Les patrouilles nocturnes ont été, ainsi, interrompues. Pour des raisons de sécurité, les patrouilles terrestres à l’est du dispositif de sécurité ont été limitées à un rayon de 125 kilomètres autour des bases d’opérations. Le déploiement d’un troisième hélicoptère a permis à la Minurso d’accroître sensiblement le nombre de vols de reconnaissance aérienne et de combler de la sorte les lacunes des patrouilles terrestres, de couvrir une plus grande zone, d’augmenter la fréquence des patrouilles et de réduire celles des patrouilles terrestres qui sont les plus dangereuses et les moins efficaces. Rappelons que la Minurso a été créée par la résolution 690 (1991) du Conseil de sécurité en date du 29 avril 1991, suite à l’acceptation des propositions de règlement par le Maroc et le Front Polisario, le 30 août 1988. Elle compte actuellement un total de 486 membres dont 230 civils. Elle est financée au moyen d’un compte séparé approuvé annuellement par l’Assemblée générale. Son budget pour l’actuel exercice (juillet 2019-juin 2020) est d’un peu plus de 60,45 millions de dollars. Les Etats-Unis, la France, le Japon, l’Allemagne, la Chine et le Royaume-Uni sont les plus grands contributeurs à ce budget.

 

Ce qui se passe à El Guerguerat depuis quelque temps est très inquiétant. C’est le Secrétaire général de l’ONU qui l’affirme dans son rapport. L’augmentation du trafic commercial à travers la zone tampon et l’intensification des activités civiles menées pour l’entraver suscitent des tensions dans cette zone sensible. En effet, note le rapport, le 23 juillet, le Représentant permanent du Maroc auprès de l’ONU, Omar Hilale, a écrit au Secrétaire général adjoint aux opérations de paix pour lui dire que les personnes qui bloquaient la route étaient des contrebandiers qui se faisaient passer pour des manifestants. Le Maroc, a-t-il affirmé, ne pouvait tolérer plus longtemps les entraves à la circulation des civils et des marchandises et informait le Secrétaire général-adjoint que le Maroc pourrait être amené à intervenir si les barrages routiers persistaient. Le Polisario, lui, vient, dans un geste complètement illogique, de demander à l’ONU la fermeture immédiate de ce passage frontalier entre le Maroc et la Mauritanie dans une lettre transmise en son nom par la Namibie.

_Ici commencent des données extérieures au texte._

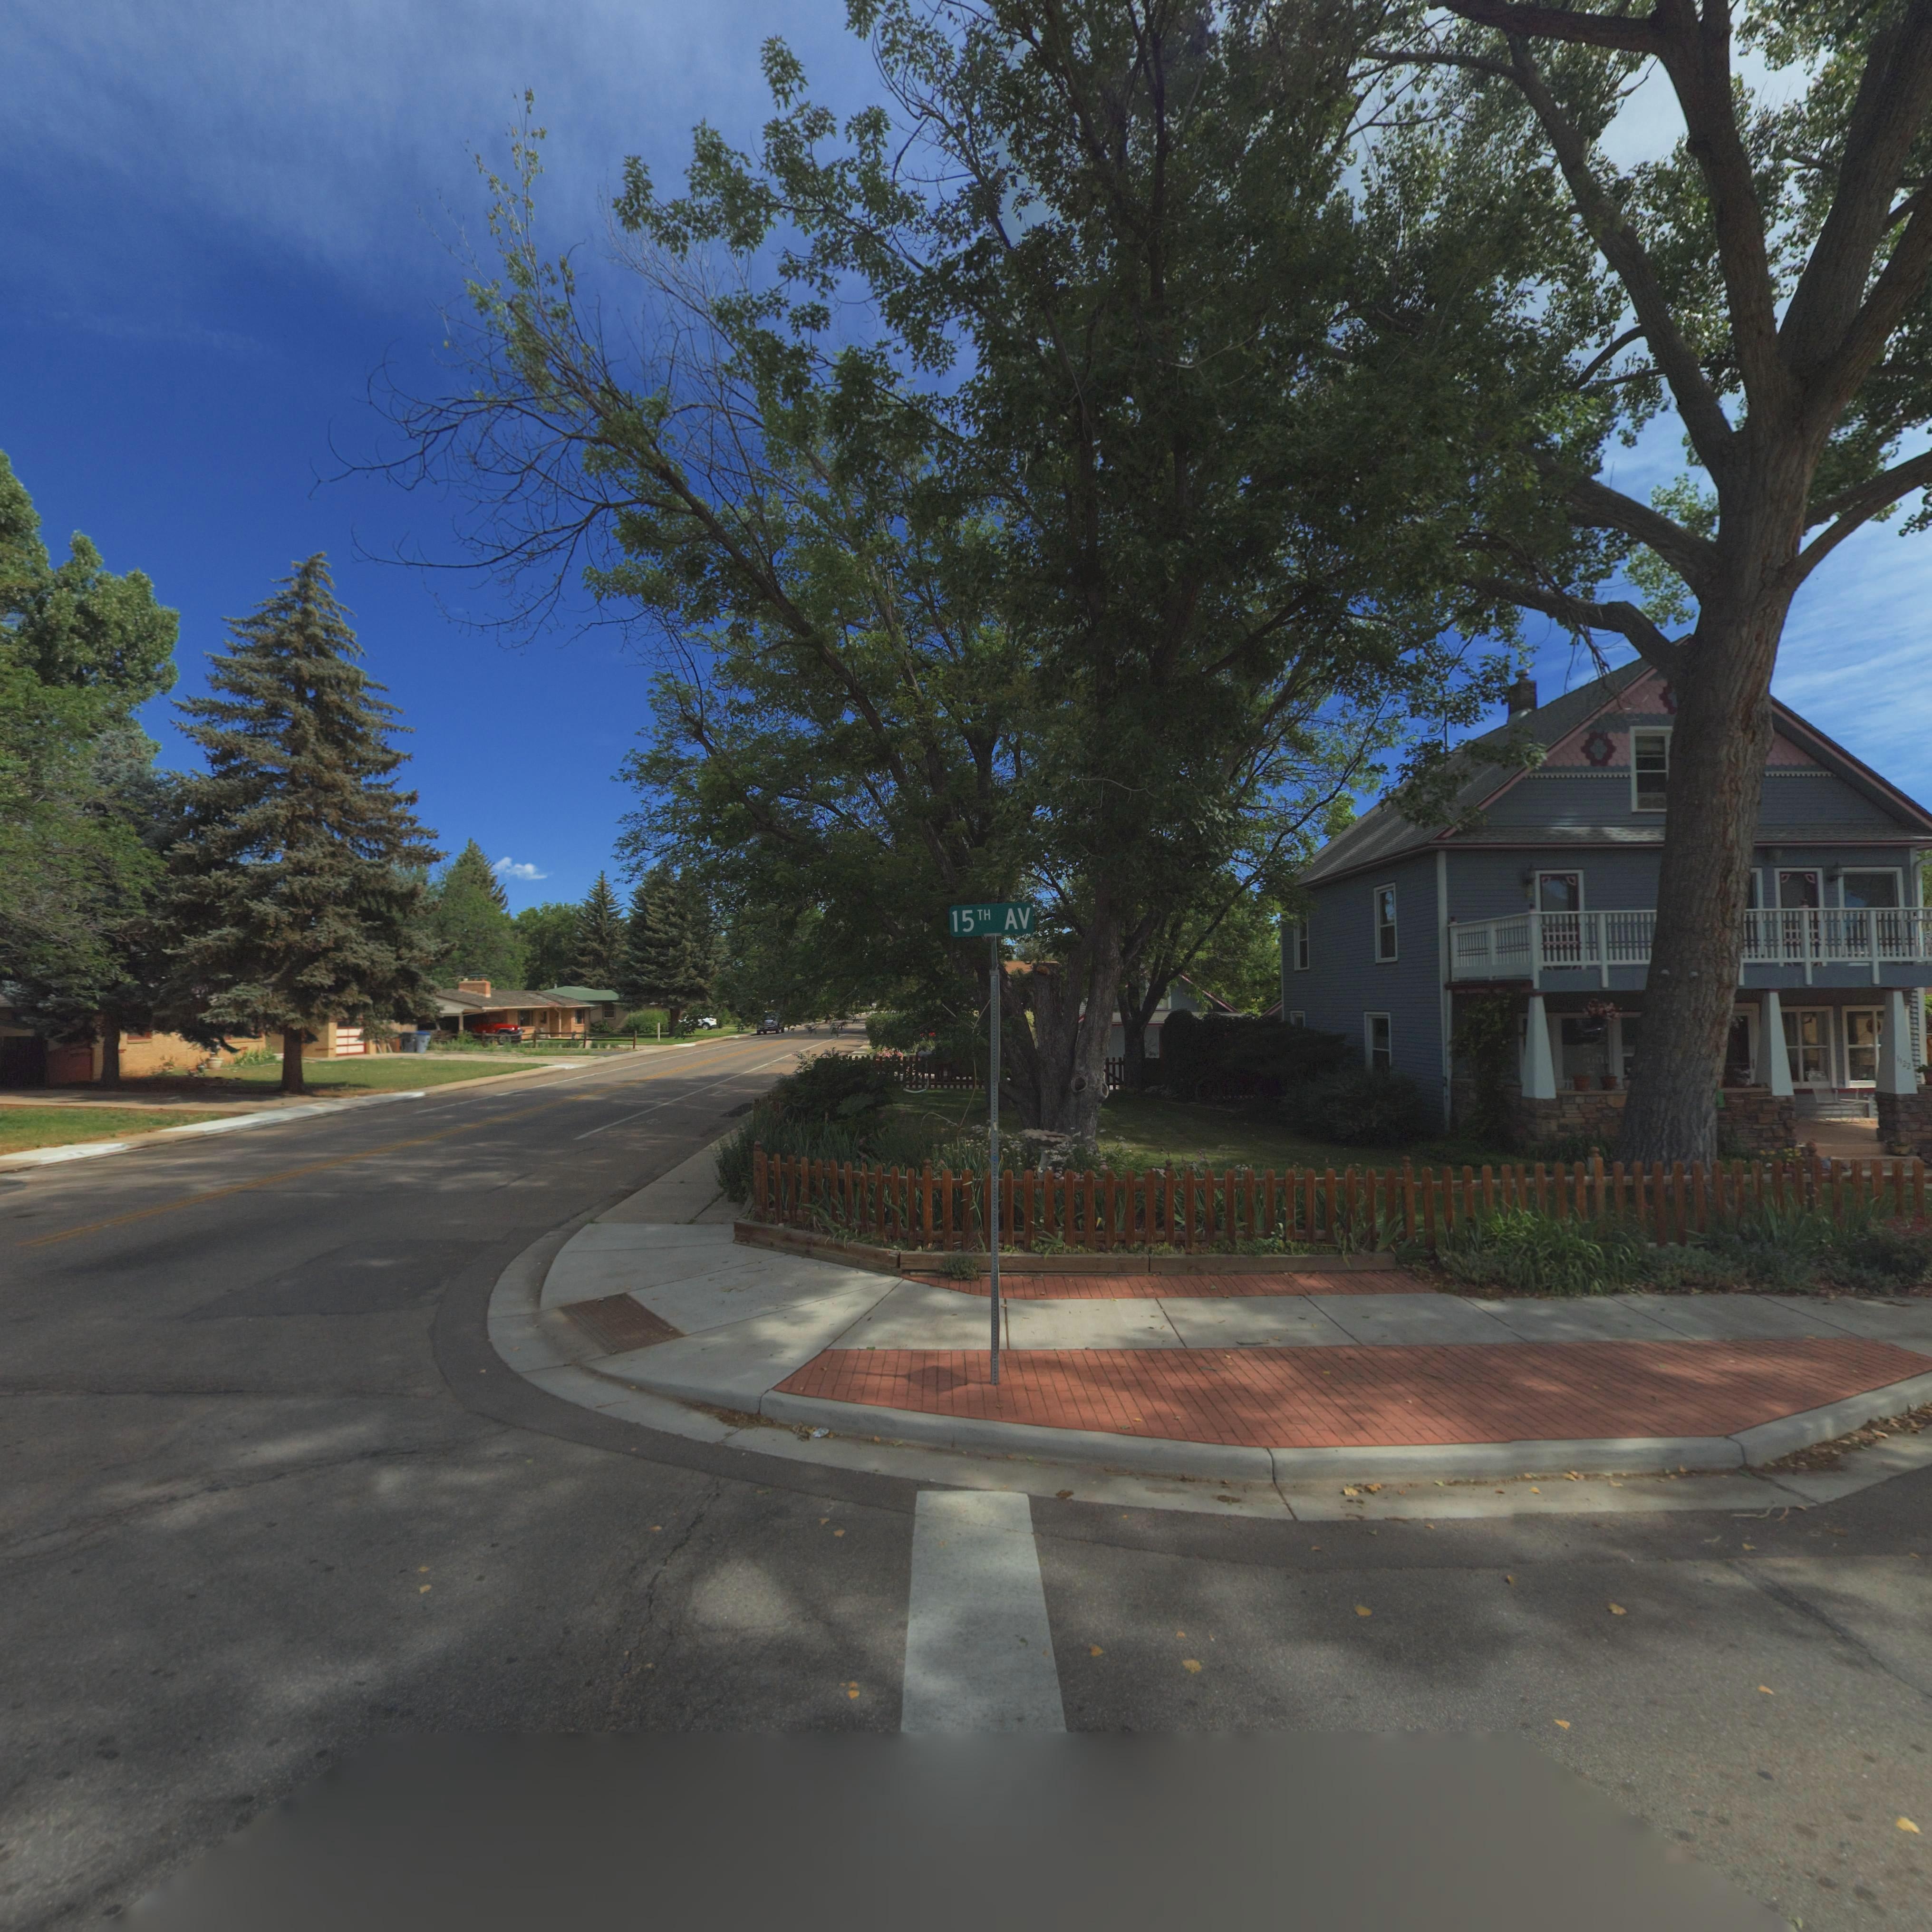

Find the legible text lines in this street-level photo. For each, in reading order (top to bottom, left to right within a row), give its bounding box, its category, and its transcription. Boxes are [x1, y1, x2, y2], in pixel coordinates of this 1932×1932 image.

[951, 907, 1031, 932] StreetName: 15TH AV
[1896, 1053, 1912, 1070] StreetNumber: 1122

Le Secrétaire général ne l’entend pas de cette oreille. Pour lui, le trafic commercial ne doit pas être interrompu dans cette zone. Pour ce faire, la Minurso a continué de suivre la situation de près à El Guerguerat par l’intermédiaire d’une patrouille quotidienne composée d’observateurs militaires des Nations Unies basés dans la zone. Elle est, d’ailleurs, intervenue de manière informelle à plusieurs reprises pour apaiser les tensions et rétablir la circulation, ainsi que pour aider des touristes étrangers bloqués dans la zone tampon. Mais cela reste insuffisant tant que l’autre partie continue à prendre en otage le commerce international à travers cette zone. Dans cette perspective, une évaluation spéciale des risques de sécurité de cette zone tampon est en cours. L’ONU envisage, en fait, de faire d’elle une cinquième zone de sécurité «en raison de l’augmentation des tensions, de l’absence d’autorité locale garante de la sécurité de la Minurso et de quelques manifestations d’agressivité envers le personnel non armé de l’ONU».